Собака, к удивлению, быстро успокоилась. Она улеглась напротив Ярды и, высунув язык, уставилась на него. Атмосфера в кухне, словно по мановению волшебной палочки, изменилась. Пани Урбанкова достала с полочки стеклянную банку, налила воды и поставила в нее оставшиеся целыми розы.
— Я приходил, пани Урбанкова, чтобы еще раз извиниться за вчерашнее, — с трудом выдавил Ярда. — Мне пора идти.
— Ни в коем случае, — возразила пани. — Сначала отведаете наших пирогов.
— Я уже попробовал. Ваша дочь была очень любезна. Это было вкусно, — расхваливал Ярда.
— А вы, Ярда, садитесь, я ведь могу вас так называть? И отведайте еще, вы только один кусочен взяли. Вас, наверное, Карел заставил прийти, да? Знаете что, я приглашаю вас на обед в воскресенье. Обязательно приходите. Власта!
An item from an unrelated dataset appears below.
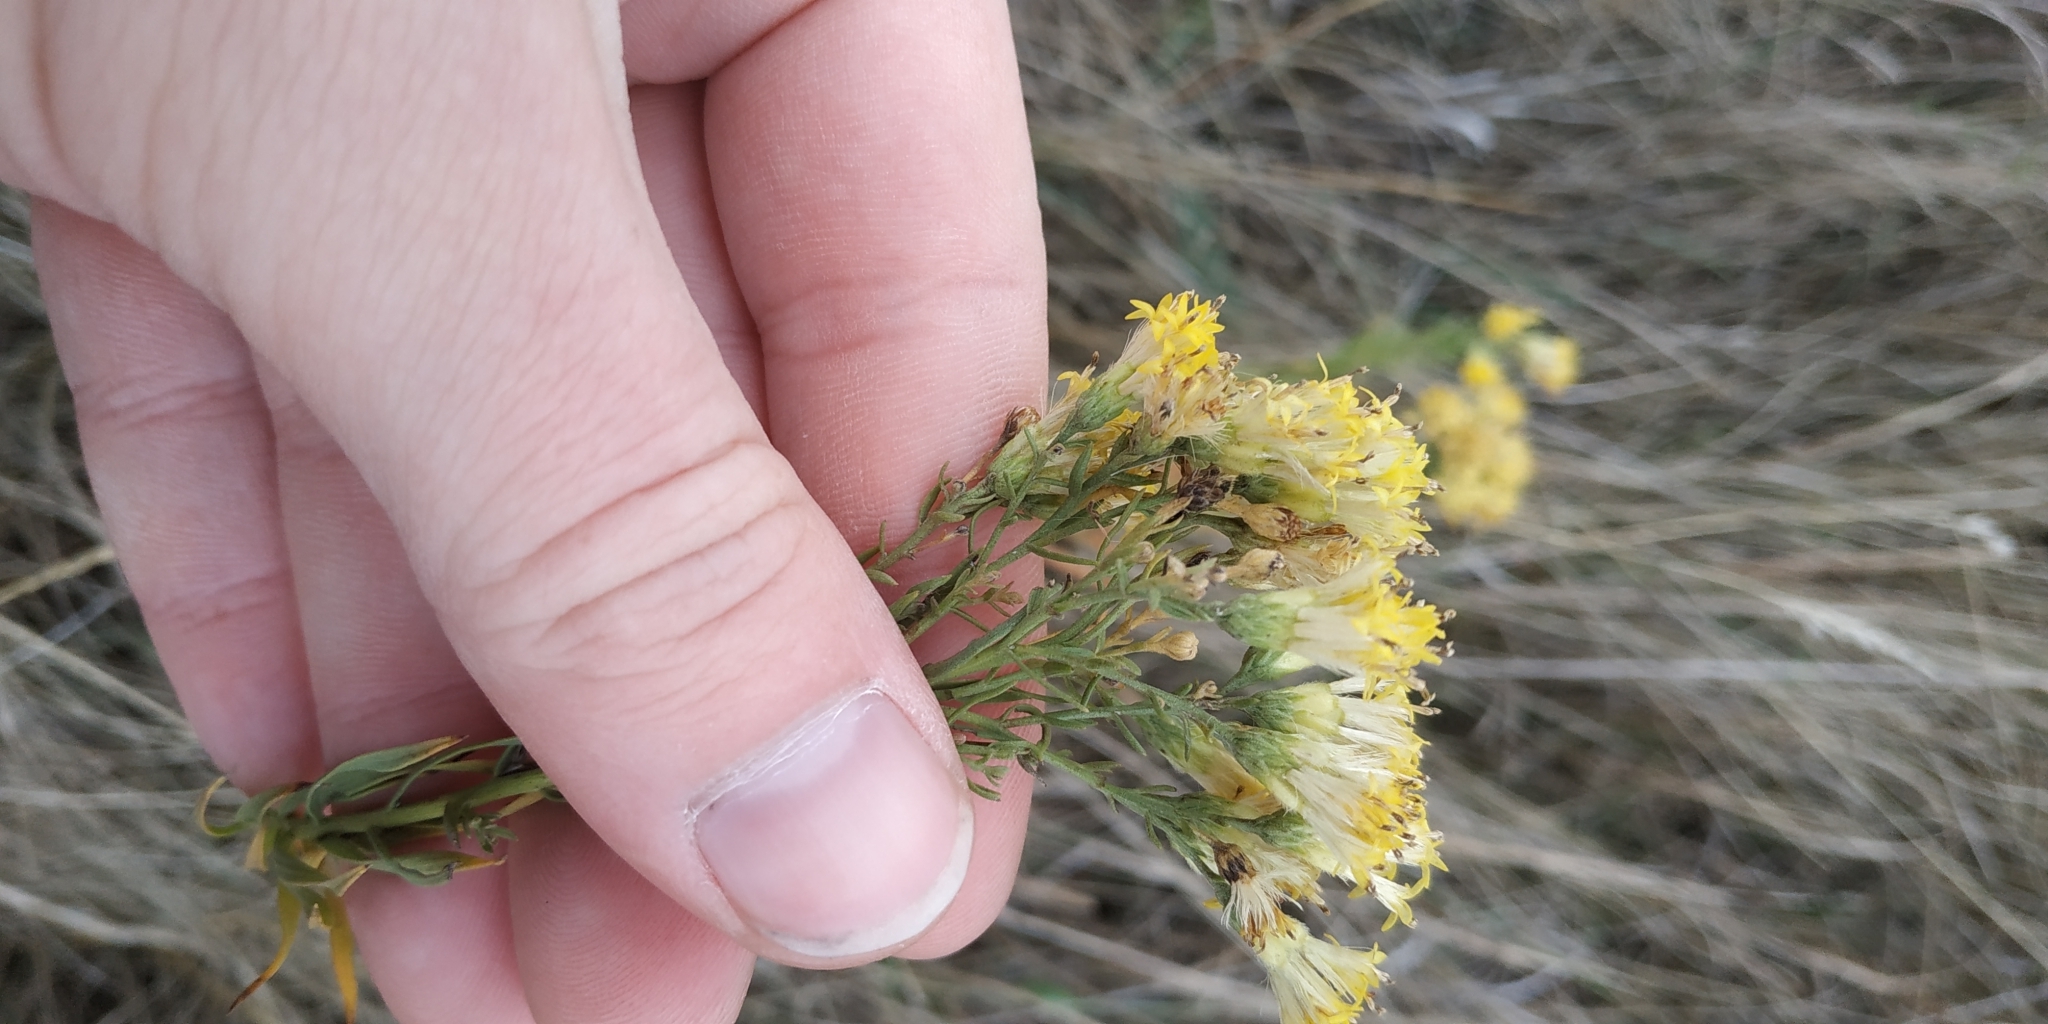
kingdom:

— Да, — кротким голоском протянула дочь.
— Принеси-ка мне коробку. А вы не заставляйте себя уговаривать, или вам не нравятся пироги?
Ярда заверил, что как раз наоборот, ему нравятся пироги, и в доказательство съел еще один кусок. Пани Квета взяла корзинку с грибами, большой поднос, ножик и уселась их чистить.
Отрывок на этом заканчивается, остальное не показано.